Lors d'une conférence-débat à Casablanca : Le rapport de la Cour des comptes revisité


Hassan Bentaleb
Jeudi 3 Juin 2010

Lors d'une conférence-débat à Casablanca : Le rapport de la Cour des comptes revisité
Sous le thème « Lire le rapport de la Cour des comptes de l'année 2008 », l'Instance nationale de protection des biens publics au Maroc a organisé une table ronde, le mardi  1er juin à Casablanca. Au début de cette rencontre, Mohamed Tarek Sbai, président de l'INPBPM, s'est interrogé sur la valeur réelle de ce rapport en l'absence de condamnations et de poursuites judiciaires. Il s'est également demandé pourquoi les Cours des comptes manquent jusqu'aujourd'hui de Chambres criminelles. Il a rappelé que le poste de procureur au sein de la Cour des comptes demeure vacant depuis 2007.  
Par, ailleurs, M. Sbai a réclamé que le contrôle de ladite Cour porte également sur les associations et les établissements qui reçoivent de subsides de l'Etat sous forme des dons ou de subventions. Le président de l'INPBPM a donné l'exemple de l'INDH et de  l'Association Fès 12 siècles d'histoire qui a dépensé 35 millions de DH sans que personne ne sache comment ce budget a été géré, a-t-il conclu.

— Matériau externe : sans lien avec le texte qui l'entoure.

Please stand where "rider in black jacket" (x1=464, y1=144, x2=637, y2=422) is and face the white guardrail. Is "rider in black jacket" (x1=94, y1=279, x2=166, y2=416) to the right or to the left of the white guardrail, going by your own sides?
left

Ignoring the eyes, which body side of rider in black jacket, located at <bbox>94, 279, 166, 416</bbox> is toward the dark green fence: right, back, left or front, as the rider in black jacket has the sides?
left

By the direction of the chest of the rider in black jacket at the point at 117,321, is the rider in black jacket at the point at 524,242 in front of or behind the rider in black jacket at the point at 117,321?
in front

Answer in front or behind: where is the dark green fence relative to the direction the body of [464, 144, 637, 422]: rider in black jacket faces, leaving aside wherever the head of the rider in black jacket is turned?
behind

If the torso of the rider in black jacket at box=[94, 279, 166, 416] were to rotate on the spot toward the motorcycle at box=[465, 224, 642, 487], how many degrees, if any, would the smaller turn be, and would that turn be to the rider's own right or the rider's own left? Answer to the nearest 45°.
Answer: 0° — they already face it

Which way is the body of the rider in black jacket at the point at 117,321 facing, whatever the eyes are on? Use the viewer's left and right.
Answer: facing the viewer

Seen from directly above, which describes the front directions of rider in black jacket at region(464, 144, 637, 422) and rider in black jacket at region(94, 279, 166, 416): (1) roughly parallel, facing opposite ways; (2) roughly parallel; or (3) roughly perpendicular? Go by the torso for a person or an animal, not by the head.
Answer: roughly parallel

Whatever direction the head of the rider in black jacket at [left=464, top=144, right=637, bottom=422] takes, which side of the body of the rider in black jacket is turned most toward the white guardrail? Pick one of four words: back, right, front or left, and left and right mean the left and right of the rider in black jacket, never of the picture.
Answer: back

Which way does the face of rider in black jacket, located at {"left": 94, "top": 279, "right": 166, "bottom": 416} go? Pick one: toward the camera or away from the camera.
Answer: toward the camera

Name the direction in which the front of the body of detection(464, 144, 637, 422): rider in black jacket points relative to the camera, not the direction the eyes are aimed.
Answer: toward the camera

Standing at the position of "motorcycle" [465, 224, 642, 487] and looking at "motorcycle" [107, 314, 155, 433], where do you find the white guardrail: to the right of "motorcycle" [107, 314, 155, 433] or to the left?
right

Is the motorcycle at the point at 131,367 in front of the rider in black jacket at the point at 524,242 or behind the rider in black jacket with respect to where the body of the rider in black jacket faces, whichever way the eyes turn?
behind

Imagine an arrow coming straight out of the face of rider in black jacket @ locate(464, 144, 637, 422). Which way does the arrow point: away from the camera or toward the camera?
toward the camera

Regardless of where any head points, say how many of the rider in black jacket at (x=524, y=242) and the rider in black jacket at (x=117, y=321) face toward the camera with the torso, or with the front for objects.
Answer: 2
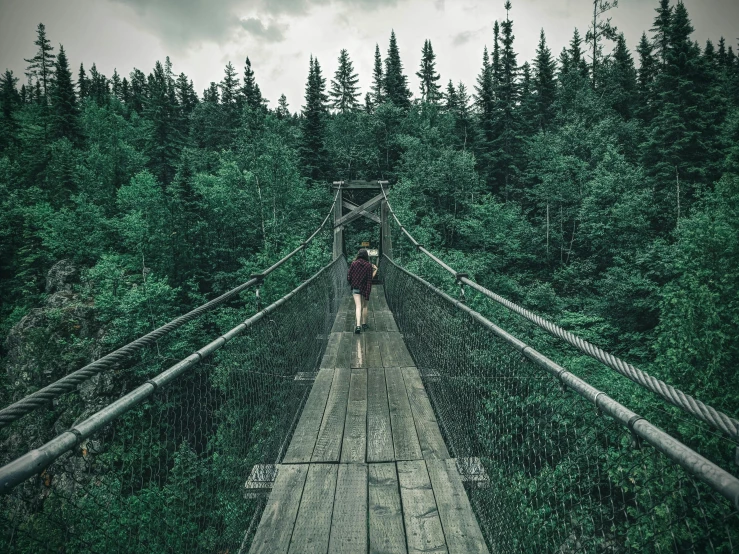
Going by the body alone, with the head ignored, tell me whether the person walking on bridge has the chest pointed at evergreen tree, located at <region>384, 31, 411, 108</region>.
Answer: yes

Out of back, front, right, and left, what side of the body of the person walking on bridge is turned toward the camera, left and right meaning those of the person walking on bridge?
back

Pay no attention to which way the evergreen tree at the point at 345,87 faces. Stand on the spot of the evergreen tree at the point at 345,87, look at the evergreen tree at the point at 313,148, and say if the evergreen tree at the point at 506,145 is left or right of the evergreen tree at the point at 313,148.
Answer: left

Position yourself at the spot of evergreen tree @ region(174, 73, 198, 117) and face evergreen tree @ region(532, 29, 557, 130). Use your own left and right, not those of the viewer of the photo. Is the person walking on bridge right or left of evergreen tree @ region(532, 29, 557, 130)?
right

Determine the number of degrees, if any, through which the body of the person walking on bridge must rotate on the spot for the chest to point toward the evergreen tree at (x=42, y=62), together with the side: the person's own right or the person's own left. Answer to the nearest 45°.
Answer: approximately 45° to the person's own left

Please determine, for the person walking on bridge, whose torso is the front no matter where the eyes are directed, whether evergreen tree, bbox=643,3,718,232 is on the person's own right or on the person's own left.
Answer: on the person's own right
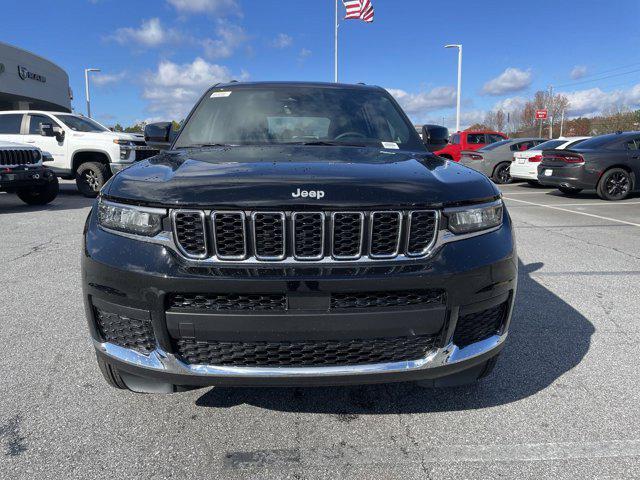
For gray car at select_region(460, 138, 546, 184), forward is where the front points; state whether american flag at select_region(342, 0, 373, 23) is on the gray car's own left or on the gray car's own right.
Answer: on the gray car's own left

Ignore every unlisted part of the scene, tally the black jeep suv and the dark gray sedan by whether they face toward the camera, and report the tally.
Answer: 1

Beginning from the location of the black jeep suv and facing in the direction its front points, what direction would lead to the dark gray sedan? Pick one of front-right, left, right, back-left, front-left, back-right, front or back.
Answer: back-left

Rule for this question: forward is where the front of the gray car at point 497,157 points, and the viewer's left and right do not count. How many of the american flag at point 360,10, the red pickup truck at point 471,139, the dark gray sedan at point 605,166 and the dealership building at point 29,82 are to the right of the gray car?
1

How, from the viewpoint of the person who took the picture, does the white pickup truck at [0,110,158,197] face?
facing the viewer and to the right of the viewer

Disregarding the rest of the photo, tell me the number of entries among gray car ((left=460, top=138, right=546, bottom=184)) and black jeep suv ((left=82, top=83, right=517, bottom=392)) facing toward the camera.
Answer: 1

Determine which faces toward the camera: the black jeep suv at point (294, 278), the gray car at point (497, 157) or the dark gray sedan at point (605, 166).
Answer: the black jeep suv

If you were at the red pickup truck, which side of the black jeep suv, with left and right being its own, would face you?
back

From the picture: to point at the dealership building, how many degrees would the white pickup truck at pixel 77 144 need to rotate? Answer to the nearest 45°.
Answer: approximately 135° to its left

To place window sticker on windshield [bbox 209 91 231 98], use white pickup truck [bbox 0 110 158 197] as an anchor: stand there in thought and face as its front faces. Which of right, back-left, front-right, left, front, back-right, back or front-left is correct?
front-right

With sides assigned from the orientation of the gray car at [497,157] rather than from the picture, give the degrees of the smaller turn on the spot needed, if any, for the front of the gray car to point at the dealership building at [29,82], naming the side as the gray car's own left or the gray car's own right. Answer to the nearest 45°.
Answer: approximately 135° to the gray car's own left

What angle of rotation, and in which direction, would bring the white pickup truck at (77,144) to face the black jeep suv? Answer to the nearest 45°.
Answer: approximately 45° to its right

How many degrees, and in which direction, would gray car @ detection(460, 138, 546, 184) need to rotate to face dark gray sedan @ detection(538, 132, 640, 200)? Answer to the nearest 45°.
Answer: approximately 90° to its right

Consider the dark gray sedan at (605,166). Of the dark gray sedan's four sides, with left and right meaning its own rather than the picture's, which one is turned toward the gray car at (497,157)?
left

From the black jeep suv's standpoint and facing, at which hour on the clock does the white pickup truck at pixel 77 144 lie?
The white pickup truck is roughly at 5 o'clock from the black jeep suv.

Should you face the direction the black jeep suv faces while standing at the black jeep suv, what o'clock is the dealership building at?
The dealership building is roughly at 5 o'clock from the black jeep suv.

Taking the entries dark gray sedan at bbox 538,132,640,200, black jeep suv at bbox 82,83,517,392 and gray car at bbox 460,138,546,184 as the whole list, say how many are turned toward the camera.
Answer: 1

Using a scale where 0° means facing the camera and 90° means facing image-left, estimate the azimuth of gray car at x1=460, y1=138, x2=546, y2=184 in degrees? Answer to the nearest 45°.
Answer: approximately 225°

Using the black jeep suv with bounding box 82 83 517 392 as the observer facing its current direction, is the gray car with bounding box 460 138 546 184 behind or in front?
behind

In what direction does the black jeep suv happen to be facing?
toward the camera

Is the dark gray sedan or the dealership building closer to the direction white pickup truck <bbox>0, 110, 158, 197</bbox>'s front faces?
the dark gray sedan
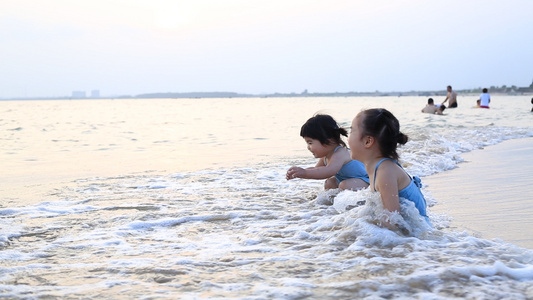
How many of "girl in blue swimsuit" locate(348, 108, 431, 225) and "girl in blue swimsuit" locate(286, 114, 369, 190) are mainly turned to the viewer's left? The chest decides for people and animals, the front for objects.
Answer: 2

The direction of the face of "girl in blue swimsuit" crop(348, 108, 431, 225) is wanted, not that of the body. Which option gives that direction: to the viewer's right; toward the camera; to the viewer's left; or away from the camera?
to the viewer's left

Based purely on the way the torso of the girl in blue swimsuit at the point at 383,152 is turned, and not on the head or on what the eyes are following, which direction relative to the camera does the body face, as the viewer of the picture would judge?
to the viewer's left

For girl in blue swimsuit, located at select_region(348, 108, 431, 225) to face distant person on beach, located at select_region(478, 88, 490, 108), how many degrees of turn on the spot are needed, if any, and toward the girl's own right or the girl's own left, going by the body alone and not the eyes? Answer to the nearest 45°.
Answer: approximately 90° to the girl's own right

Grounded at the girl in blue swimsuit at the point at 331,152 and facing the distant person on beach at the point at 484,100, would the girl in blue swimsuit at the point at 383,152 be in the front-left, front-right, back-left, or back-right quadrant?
back-right

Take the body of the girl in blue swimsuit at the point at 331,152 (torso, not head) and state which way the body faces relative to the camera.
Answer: to the viewer's left
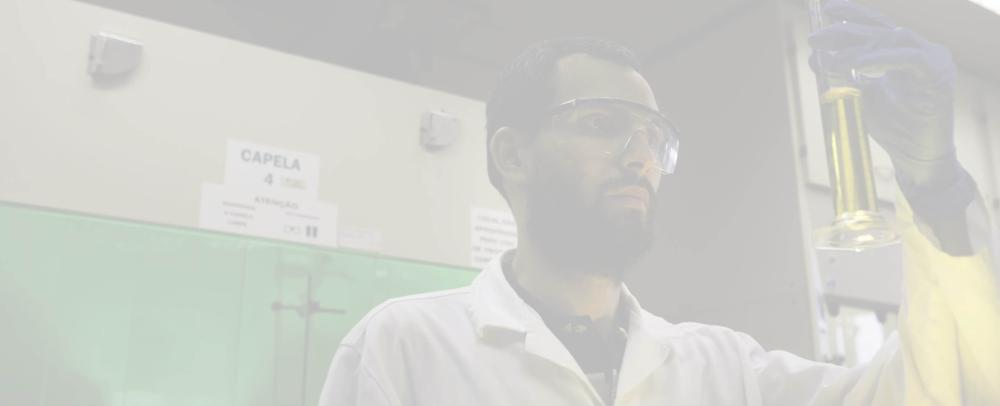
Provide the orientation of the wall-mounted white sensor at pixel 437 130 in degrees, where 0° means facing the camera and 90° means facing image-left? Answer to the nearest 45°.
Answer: approximately 315°

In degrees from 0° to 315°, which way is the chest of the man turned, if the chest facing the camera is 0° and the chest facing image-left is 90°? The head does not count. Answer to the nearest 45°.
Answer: approximately 315°

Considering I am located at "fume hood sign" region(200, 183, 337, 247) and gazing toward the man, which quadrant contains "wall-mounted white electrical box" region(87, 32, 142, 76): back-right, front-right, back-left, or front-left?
back-right

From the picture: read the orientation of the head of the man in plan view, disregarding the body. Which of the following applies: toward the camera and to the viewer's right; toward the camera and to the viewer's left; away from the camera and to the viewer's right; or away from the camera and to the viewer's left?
toward the camera and to the viewer's right
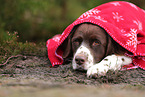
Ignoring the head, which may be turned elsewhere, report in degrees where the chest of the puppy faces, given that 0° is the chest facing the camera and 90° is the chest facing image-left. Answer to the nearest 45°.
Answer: approximately 45°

Pour sa part, Mohamed Harakat a indiqué que le rapport  du Cour des comptes porte sur la régularité des opérations et leur conformité (jugement des comptes, gestion de fait et discipline budgétaire et financière). Il s'agit plutôt d'une synthèse des observations, effectuées par des juges, concernant la gestion des établissements publics, axée sur l'appréciation des performances des entités contrôlées en termes d'efficacité, d'économie et d'efficience. L'intervenant a souligné que l'article 75 de la loi n°62-99 portant Code des juridictions financières stipule que le « contrôle de la Cour porte sur tous les aspects de la gestion », à savoir « la réalisation des objectifs assignés, les résultats obtenus ainsi que le coût et les conditions d'acquisition et d'utilisation des moyens mis en œuvre ». Le contrôle de la Cour porte également sur « la régularité et la sincérité des opérations réalisées ainsi que sur la réalité des prestations fournies, des fournitures livrées et des travaux effectués. La Cour s'assure que les systèmes et procédures mis en place dans les organismes soumis à son contrôle garantissent la gestion optimale de leurs ressources et de leurs emplois, la protection de leur patrimoine et l'enregistrement de toutes les opérations réalisées ». L'intervenant pense néanmoins que ce rôle de la Cour  nécessite la vulgarisation de la jurisprudence et  l'application de sanctions répressives.
Même son de cloche du côté d'Abdallah Cherkaoui, journaliste, qui pense que la mission de la  Cour est compromise vu les lacunes qui entravent son travail. L'orateur a mis à l'index  le manque de moyens matériels et humains mis à la disposition de la Cour. Il a noté que le nombre de fonctionnaires de cet établissement ne dépasse pas les 432 personnes et précisé que  le travail de la Cour restera sans effet vu le nombre de poursuites judicaires engagées et les sommes d'argent récupérées. Notre confrère a estimé que la question qu'on doit se poser aujourd'hui est  de savoir qui est responsable de cette situation de dépravation et de détournements des biens publics que connait le Maroc. Il pense que c'est aux partis politiques et aux organes de contrôle d'y répondre.
De son côté, Mohamed Kerkab, professeur d'économie à l'Université Cadi Ayad a saisi l'occasion de cette rencontre-débat pour revenir sur le contrôle effectué par la Cour des comptes à l'Université de Cadi Ayyad en 2008. Il a rappelé que cet établissement dispose d'un budget annuel de 262 millions de DH, mis à la disposition du président et de son équipe. Cette manne financière attise, selon lui, les appétits et ouvre la voie aux détournements de fonds et aux malversations comme noté dans le rapport lorsqu'il évoque des dysfonctionnements. A en croire Mohamed Kerkab, plusieurs présidents et doyens se seraient enrichis sur le dos de l'université. La preuve : plusieurs d'entre eux possèdent des villas à l'intérieur et l'extérieur du pays. L'universitaire a indiqué que la Banque mondiale a pris note de ces informations, mais refuse d'intervenir par respect du principe de non-ingérence dans les affaires intérieures des Etats.